** Supplied data follows **
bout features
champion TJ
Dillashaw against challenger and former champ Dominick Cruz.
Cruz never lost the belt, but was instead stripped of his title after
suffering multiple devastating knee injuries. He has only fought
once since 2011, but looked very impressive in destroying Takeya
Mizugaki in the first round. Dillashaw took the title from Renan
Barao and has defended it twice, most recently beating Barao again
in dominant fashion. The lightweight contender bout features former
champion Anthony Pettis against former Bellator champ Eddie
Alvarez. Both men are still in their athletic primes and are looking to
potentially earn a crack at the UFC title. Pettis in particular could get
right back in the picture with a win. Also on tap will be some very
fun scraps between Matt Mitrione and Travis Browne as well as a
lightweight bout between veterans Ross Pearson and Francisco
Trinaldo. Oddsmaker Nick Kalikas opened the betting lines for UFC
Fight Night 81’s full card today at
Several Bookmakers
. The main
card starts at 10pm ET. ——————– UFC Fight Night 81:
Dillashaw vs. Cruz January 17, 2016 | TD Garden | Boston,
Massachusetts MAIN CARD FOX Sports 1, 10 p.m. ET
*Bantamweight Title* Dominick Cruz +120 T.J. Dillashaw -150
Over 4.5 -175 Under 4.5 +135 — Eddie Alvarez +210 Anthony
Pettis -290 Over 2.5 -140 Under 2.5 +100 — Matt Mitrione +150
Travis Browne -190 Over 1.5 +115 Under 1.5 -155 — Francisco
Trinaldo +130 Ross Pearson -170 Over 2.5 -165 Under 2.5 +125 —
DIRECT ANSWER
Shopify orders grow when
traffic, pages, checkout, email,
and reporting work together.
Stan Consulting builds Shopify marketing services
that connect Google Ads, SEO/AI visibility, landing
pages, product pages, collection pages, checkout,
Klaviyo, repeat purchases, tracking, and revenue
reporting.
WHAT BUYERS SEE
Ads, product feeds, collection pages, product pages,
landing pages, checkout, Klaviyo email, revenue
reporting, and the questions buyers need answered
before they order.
** End of Supplied data **
## Task description:
Rewrite these lines with "Klaviyo" changed to "Mailchimp" wherever it occurs, leaving everything else as it is.

## Solution for this task:
bout features
champion TJ
Dillashaw against challenger and former champ Dominick Cruz.
Cruz never lost the belt, but was instead stripped of his title after
suffering multiple devastating knee injuries. He has only fought
once since 2011, but looked very impressive in destroying Takeya
Mizugaki in the first round. Dillashaw took the title from Renan
Barao and has defended it twice, most recently beating Barao again
in dominant fashion. The lightweight contender bout features former
champion Anthony Pettis against former Bellator champ Eddie
Alvarez. Both men are still in their athletic primes and are looking to
potentially earn a crack at the UFC title. Pettis in particular could get
right back in the picture with a win. Also on tap will be some very
fun scraps between Matt Mitrione and Travis Browne as well as a
lightweight bout between veterans Ross Pearson and Francisco
Trinaldo. Oddsmaker Nick Kalikas opened the betting lines for UFC
Fight Night 81’s full card today at
Several Bookmakers
. The main
card starts at 10pm ET. ——————– UFC Fight Night 81:
Dillashaw vs. Cruz January 17, 2016 | TD Garden | Boston,
Massachusetts MAIN CARD FOX Sports 1, 10 p.m. ET
*Bantamweight Title* Dominick Cruz +120 T.J. Dillashaw -150
Over 4.5 -175 Under 4.5 +135 — Eddie Alvarez +210 Anthony
Pettis -290 Over 2.5 -140 Under 2.5 +100 — Matt Mitrione +150
Travis Browne -190 Over 1.5 +115 Under 1.5 -155 — Francisco
Trinaldo +130 Ross Pearson -170 Over 2.5 -165 Under 2.5 +125 —
DIRECT ANSWER
Shopify orders grow when
traffic, pages, checkout, email,
and reporting work together.
Stan Consulting builds Shopify marketing services
that connect Google Ads, SEO/AI visibility, landing
pages, product pages, collection pages, checkout,
Mailchimp, repeat purchases, tracking, and revenue
reporting.
WHAT BUYERS SEE
Ads, product feeds, collection pages, product pages,
landing pages, checkout, Mailchimp email, revenue
reporting, and the questions buyers need answered
before they order.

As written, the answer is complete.